**Problem details:**
Each line of the entries that mentions the string "instances" needs to be reported.

**Records for processing:**
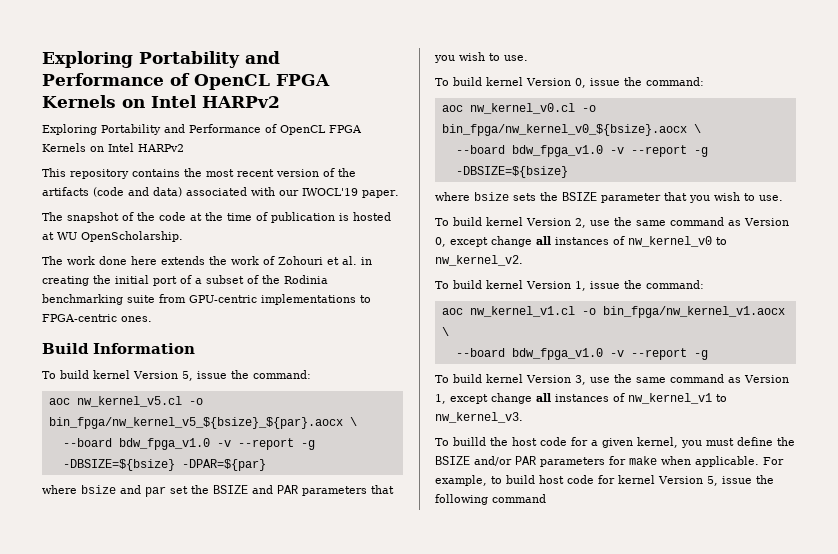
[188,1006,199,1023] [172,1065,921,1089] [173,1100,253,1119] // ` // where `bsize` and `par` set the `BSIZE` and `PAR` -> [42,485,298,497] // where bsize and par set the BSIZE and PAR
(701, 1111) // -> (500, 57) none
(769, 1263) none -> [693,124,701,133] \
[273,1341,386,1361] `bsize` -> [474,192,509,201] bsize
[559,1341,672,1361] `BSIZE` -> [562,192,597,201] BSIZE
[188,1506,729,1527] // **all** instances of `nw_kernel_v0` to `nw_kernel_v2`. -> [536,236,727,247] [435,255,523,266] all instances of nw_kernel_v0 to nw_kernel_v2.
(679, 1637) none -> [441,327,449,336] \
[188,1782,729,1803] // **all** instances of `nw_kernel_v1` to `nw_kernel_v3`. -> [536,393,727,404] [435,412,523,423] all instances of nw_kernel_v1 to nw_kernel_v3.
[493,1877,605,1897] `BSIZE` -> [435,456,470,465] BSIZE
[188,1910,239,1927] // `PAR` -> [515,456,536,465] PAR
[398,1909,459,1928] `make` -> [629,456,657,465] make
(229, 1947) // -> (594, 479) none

**Task answer:**
[188,1506,729,1527] // **all** instances of `nw_kernel_v0` to `nw_kernel_v2`. -> [536,236,727,247] [435,255,523,266] all instances of nw_kernel_v0 to nw_kernel_v2.
[188,1782,729,1803] // **all** instances of `nw_kernel_v1` to `nw_kernel_v3`. -> [536,393,727,404] [435,412,523,423] all instances of nw_kernel_v1 to nw_kernel_v3.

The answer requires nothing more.